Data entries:
***
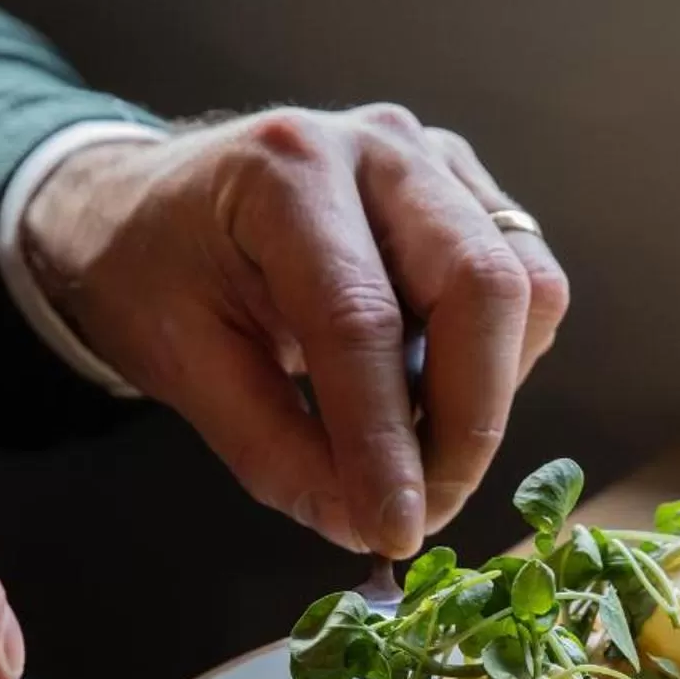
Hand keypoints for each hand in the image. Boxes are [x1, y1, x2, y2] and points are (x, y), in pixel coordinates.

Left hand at [19, 105, 569, 557]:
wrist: (151, 206)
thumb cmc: (155, 277)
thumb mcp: (181, 368)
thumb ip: (274, 452)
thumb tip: (368, 528)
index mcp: (285, 171)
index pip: (362, 321)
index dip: (387, 440)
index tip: (394, 531)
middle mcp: (379, 147)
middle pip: (481, 285)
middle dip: (469, 422)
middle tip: (425, 510)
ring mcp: (436, 161)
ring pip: (527, 287)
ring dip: (490, 395)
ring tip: (418, 452)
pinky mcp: (469, 191)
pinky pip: (528, 286)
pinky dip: (496, 363)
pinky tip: (429, 395)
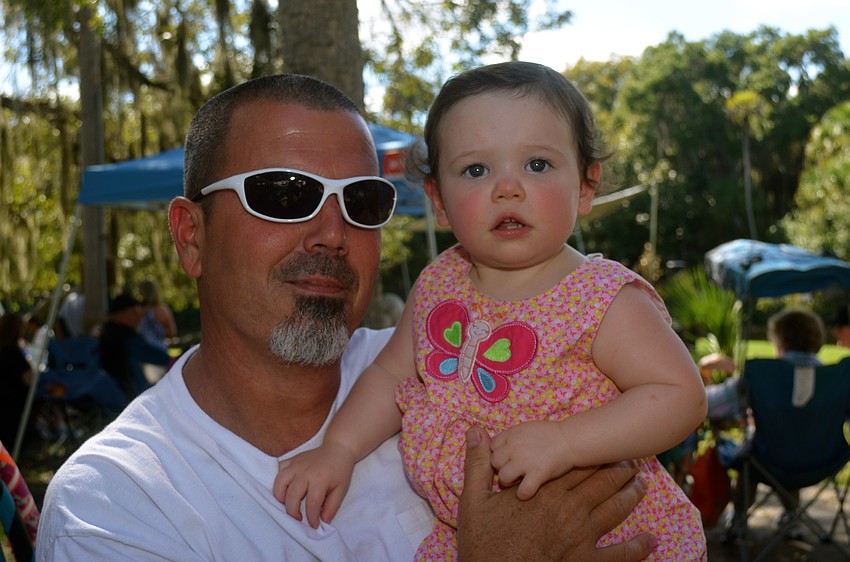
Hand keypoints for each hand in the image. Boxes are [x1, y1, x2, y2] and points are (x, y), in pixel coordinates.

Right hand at [273, 442, 355, 527]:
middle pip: (292, 495)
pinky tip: (285, 488)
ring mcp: (296, 464)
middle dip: (292, 511)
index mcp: (320, 479)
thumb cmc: (340, 471)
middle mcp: (305, 471)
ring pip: (280, 482)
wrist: (338, 449)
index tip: (313, 525)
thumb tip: (323, 521)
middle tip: (298, 518)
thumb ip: (332, 506)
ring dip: (280, 497)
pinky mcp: (292, 460)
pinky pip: (279, 470)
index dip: (311, 518)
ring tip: (287, 504)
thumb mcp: (341, 490)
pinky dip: (279, 481)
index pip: (312, 504)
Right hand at [458, 426, 655, 561]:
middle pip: (600, 483)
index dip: (594, 454)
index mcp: (545, 492)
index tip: (607, 446)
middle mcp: (568, 510)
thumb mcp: (473, 501)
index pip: (576, 465)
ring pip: (614, 509)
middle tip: (633, 460)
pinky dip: (637, 547)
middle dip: (618, 470)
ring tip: (642, 484)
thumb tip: (475, 430)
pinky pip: (619, 555)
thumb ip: (477, 464)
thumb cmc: (484, 544)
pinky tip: (651, 540)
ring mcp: (581, 537)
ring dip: (631, 495)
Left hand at [490, 420, 572, 498]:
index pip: (492, 446)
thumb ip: (512, 437)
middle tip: (513, 470)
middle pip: (495, 462)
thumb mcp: (526, 429)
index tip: (507, 458)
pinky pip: (523, 490)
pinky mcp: (537, 473)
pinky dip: (524, 494)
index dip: (498, 453)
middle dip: (502, 467)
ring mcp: (525, 461)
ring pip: (503, 477)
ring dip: (509, 481)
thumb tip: (500, 447)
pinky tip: (527, 492)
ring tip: (518, 481)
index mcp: (512, 435)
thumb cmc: (550, 434)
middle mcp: (514, 447)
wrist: (571, 439)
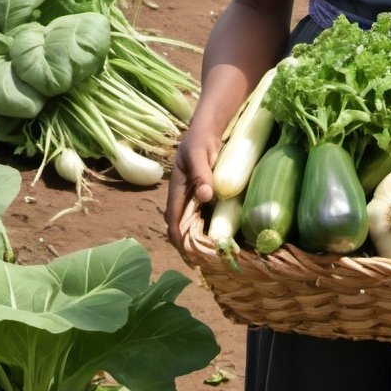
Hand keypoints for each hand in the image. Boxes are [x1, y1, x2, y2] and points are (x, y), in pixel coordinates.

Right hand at [164, 121, 222, 246]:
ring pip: (190, 220)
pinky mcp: (202, 191)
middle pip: (180, 224)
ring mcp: (192, 194)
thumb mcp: (198, 155)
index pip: (173, 220)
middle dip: (187, 243)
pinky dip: (205, 223)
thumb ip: (201, 174)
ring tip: (210, 252)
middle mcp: (182, 196)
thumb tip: (206, 197)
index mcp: (176, 190)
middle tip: (202, 260)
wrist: (207, 130)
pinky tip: (217, 231)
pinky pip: (201, 212)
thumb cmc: (199, 141)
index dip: (178, 239)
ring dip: (196, 235)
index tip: (189, 255)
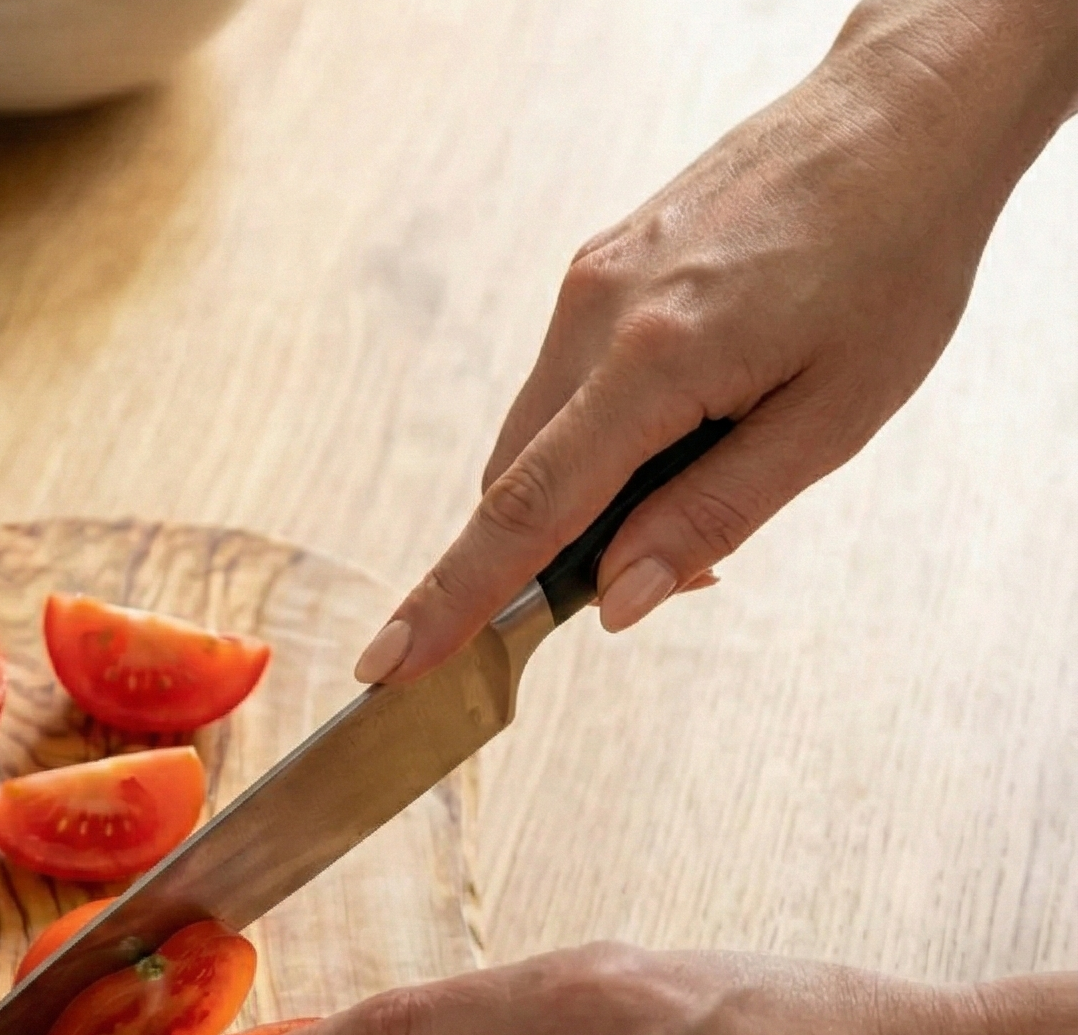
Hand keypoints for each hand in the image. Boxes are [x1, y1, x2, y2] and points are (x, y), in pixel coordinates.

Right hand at [355, 0, 1077, 683]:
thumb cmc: (896, 257)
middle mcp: (597, 316)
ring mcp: (587, 286)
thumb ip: (713, 514)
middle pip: (515, 485)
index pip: (524, 511)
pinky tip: (685, 427)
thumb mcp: (834, 416)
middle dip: (546, 559)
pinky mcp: (597, 270)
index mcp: (656, 359)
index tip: (390, 663)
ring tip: (703, 474)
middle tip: (650, 578)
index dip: (452, 600)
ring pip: (536, 439)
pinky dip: (596, 440)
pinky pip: (564, 390)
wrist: (906, 110)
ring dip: (582, 498)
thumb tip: (616, 603)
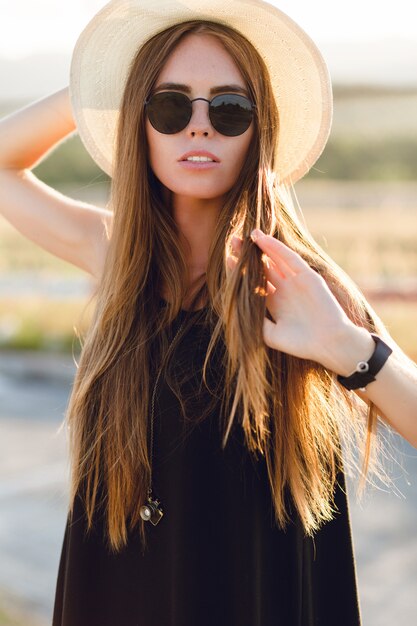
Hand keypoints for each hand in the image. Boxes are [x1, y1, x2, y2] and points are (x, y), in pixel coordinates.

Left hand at [227, 229, 370, 371]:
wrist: (328, 344)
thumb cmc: (300, 344)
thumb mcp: (270, 335)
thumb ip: (255, 321)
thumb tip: (238, 308)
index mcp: (275, 303)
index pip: (254, 282)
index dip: (241, 272)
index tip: (226, 260)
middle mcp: (284, 290)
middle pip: (263, 268)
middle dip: (248, 256)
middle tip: (232, 242)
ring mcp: (296, 282)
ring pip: (275, 259)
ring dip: (261, 246)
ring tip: (246, 234)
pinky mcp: (308, 276)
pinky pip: (289, 259)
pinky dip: (276, 248)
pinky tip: (262, 239)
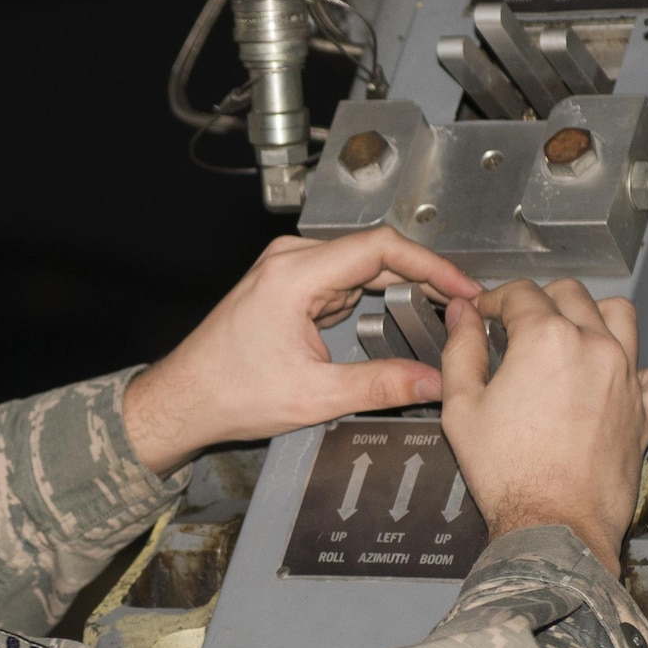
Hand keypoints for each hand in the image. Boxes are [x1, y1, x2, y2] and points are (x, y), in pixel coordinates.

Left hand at [123, 227, 481, 475]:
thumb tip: (436, 382)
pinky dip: (374, 295)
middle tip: (463, 304)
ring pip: (360, 266)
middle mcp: (289, 261)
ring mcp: (287, 270)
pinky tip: (400, 313)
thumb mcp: (315, 396)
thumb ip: (382, 385)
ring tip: (441, 309)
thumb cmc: (229, 393)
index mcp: (293, 275)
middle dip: (422, 277)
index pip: (380, 248)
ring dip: (400, 286)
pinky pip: (343, 280)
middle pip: (374, 253)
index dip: (431, 265)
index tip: (462, 287)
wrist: (184, 399)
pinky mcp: (287, 285)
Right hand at [439, 280, 647, 572]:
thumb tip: (462, 313)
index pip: (519, 294)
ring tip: (570, 338)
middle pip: (571, 295)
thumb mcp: (461, 407)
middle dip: (540, 301)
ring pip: (621, 316)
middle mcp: (594, 346)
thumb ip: (461, 350)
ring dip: (593, 316)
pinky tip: (619, 381)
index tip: (481, 316)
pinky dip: (645, 371)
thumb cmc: (505, 471)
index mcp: (546, 338)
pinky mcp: (646, 412)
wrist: (552, 524)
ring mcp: (627, 377)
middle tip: (518, 327)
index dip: (492, 300)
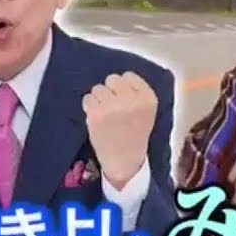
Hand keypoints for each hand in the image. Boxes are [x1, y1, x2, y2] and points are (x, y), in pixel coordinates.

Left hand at [83, 72, 156, 188]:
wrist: (124, 160)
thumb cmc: (135, 134)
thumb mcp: (147, 112)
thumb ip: (137, 94)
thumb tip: (119, 78)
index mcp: (148, 98)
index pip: (129, 76)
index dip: (124, 86)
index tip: (123, 97)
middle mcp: (131, 100)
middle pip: (113, 79)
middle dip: (110, 89)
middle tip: (112, 104)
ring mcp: (113, 106)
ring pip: (98, 88)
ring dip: (99, 98)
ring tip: (104, 113)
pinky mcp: (96, 114)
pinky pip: (88, 98)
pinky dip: (89, 106)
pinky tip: (96, 116)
***
▶ _EXERCISE REQUIREMENTS_: Restate the entries word for word, though any image they contain should not appear.

▶ _SOLVED EXERCISE_:
Hand keypoints for each hand in the image. Boxes are [x1, y1, x2, y2] and points are (x, y), in pixel coordinates.

Left hand at [19, 105, 569, 557]:
wrist: (151, 206)
thumb cmc: (155, 277)
thumb mcp: (181, 368)
thumb ip: (274, 452)
thumb tip: (368, 528)
index mcp: (285, 171)
index pip: (362, 321)
index dip: (387, 440)
index tip: (394, 531)
middle mcp: (379, 147)
middle pip: (481, 285)
middle dip: (469, 422)
middle tip: (425, 510)
ring mcp: (436, 161)
ring pip: (527, 287)
ring dip: (490, 395)
ring tip: (418, 452)
pinky mcp: (469, 191)
pinky pip: (528, 286)
pinky dip: (496, 363)
pinky tip: (429, 395)
Hand keypoints for each hand in the image. Boxes are [x1, y1, x2, y2] and points are (x, y), in pixel coordinates.

Right hand at [273, 442, 355, 527]:
middle pip: (292, 495)
pinky tip: (285, 488)
ring mcp: (296, 464)
middle dip: (292, 511)
index mcp: (320, 479)
thumb cmc: (340, 471)
middle mcp: (305, 471)
ring pip: (280, 482)
wrist: (338, 449)
index tip: (313, 525)
thumb tip: (323, 521)
middle tip: (298, 518)
thumb ip: (332, 506)
ring dip: (280, 497)
pinky mcp: (292, 460)
pinky pip: (279, 470)
index dip: (311, 518)
ring tip: (287, 504)
thumb mcp: (341, 490)
pinky dip: (279, 481)
index pip: (312, 504)
Right hand at [458, 426, 655, 561]:
middle pip: (600, 483)
index dip: (594, 454)
index mcp: (545, 492)
index tip: (607, 446)
middle mcp: (568, 510)
thumb mcp: (473, 501)
index pip: (576, 465)
ring pip: (614, 509)
middle tip: (633, 460)
pinky dip: (637, 547)
middle dip: (618, 470)
ring tip: (642, 484)
thumb tip: (475, 430)
pinky pip: (619, 555)
thumb ip: (477, 464)
thumb cmc: (484, 544)
pinky tip: (651, 540)
ring mcp: (581, 537)
ring dip: (631, 495)
Left hand at [490, 420, 572, 498]:
index pip: (492, 446)
thumb ip: (512, 437)
middle tip: (513, 470)
middle pip: (495, 462)
thumb mcp: (526, 429)
index tip: (507, 458)
pinky pip: (523, 490)
pinky mcp: (537, 473)
pinky dip: (524, 494)
index dip: (498, 453)
middle dip: (502, 467)
ring mcp: (525, 461)
ring pip: (503, 477)
ring dip: (509, 481)
thumb tip: (500, 447)
pinky tip: (527, 492)
ring tip: (518, 481)
index mcp: (512, 435)
thumb cmc: (550, 434)
middle mcp: (514, 447)
wrist: (571, 439)
Hand keypoints for each hand in the image. Boxes are [x1, y1, x2, y2] and points are (x, y), in pixel coordinates.

Right hand at [164, 121, 222, 246]:
ring pip: (190, 220)
pinky mcp: (202, 191)
middle pip: (180, 224)
ring mcp: (192, 194)
thumb mcp: (198, 155)
index pip: (173, 220)
middle dip: (187, 243)
pinky dip: (205, 223)
thumb ip: (201, 174)
ring tip: (210, 252)
middle mcp: (182, 196)
thumb tip: (206, 197)
index mcp: (176, 190)
middle tip: (202, 260)
wrist: (207, 130)
pinky tip: (217, 231)
pinky pip: (201, 212)
thumb cmc: (199, 141)
index dip: (178, 239)
ring dip: (196, 235)
index tip: (189, 255)
Hand keypoints for each hand in the image. Boxes are [x1, y1, x2, y2] and points are (x, y), in pixel coordinates.

Right hand at [355, 0, 1077, 683]:
thumb cmc: (896, 257)
middle mcp: (597, 316)
ring mcp: (587, 286)
thumb ip: (713, 514)
middle pip: (515, 485)
index pip: (524, 511)
pinky tip: (685, 427)
thumb mcp: (834, 416)
middle dip: (546, 559)
pinky mcp: (597, 270)
index mcp: (656, 359)
index tip: (390, 663)
ring tip: (703, 474)
middle tip: (650, 578)
index dip: (452, 600)
ring pip: (536, 439)
pinky dip: (596, 440)
pinky pip: (564, 390)
wrist: (906, 110)
ring dip: (582, 498)
thumb tip: (616, 603)
Hand keypoints for each hand in the image. Boxes are [x1, y1, x2, y2] and points are (x, y), in pixel coordinates.

Left hand at [227, 229, 370, 371]:
wrist: (328, 344)
thumb cmc: (300, 344)
thumb mcp: (270, 335)
thumb ip: (255, 321)
thumb tip: (238, 308)
index mcp: (275, 303)
index pip: (254, 282)
index dip: (241, 272)
index tip: (226, 260)
middle mcp: (284, 290)
middle pip: (263, 268)
middle dip: (248, 256)
middle tip: (232, 242)
ring mcp: (296, 282)
ring pip: (275, 259)
ring dip: (261, 246)
ring tip: (246, 234)
pinky mcp: (308, 276)
pinky pip: (289, 259)
pinky dip: (276, 248)
pinky tip: (262, 239)
Hand keypoints for each hand in the image. Boxes are [x1, y1, x2, y2] and points are (x, y), in pixel coordinates.

Left hand at [123, 227, 481, 475]:
thumb tip: (436, 382)
pinky dip: (374, 295)
middle tip: (463, 304)
ring pip: (360, 266)
middle mcp: (289, 261)
ring mcp: (287, 270)
pinky tip: (400, 313)
thumb mcp: (315, 396)
thumb ip: (382, 385)
ring tip: (441, 309)
thumb cmc: (229, 393)
index mcp: (293, 275)
middle dip: (422, 277)
index pip: (380, 248)
ring dip: (400, 286)
pinky pip: (343, 280)
middle pip: (374, 253)
index dip: (431, 265)
index tip: (462, 287)
wrist: (184, 399)
pinky mcp: (287, 285)
Right hand at [439, 280, 647, 572]:
thumb tip: (462, 313)
index pip: (519, 294)
ring tip: (570, 338)
middle pip: (571, 295)
thumb mcp: (461, 407)
middle dip: (540, 301)
ring pip: (621, 316)
middle mcp: (594, 346)
thumb ip: (461, 350)
ring dip: (593, 316)
pinky tip: (619, 381)
index tip: (481, 316)
pinky dip: (645, 371)
thumb cmc: (505, 471)
index mcp: (546, 338)
pinky mcp: (646, 412)
wrist: (552, 524)
ring mcp: (627, 377)
middle tip: (518, 327)
index dip: (492, 300)
Hand keypoints for each hand in the image. Boxes are [x1, y1, x2, y2] and points are (x, y), in pixel coordinates.

Left hand at [83, 72, 156, 188]:
wrist: (124, 160)
thumb cmc: (135, 134)
thumb mcp: (147, 112)
thumb ip: (137, 94)
thumb tip: (119, 78)
index mcp: (148, 98)
index pip: (129, 76)
index dip: (124, 86)
index tip: (123, 97)
middle mcp: (131, 100)
middle pip: (113, 79)
middle dip: (110, 89)
middle tip: (112, 104)
ring mcp: (113, 106)
ring pip: (98, 88)
ring dip: (99, 98)
ring tip: (104, 113)
pinky mcp: (96, 114)
pinky pip: (88, 98)
pinky dip: (89, 106)
pinky tip: (96, 116)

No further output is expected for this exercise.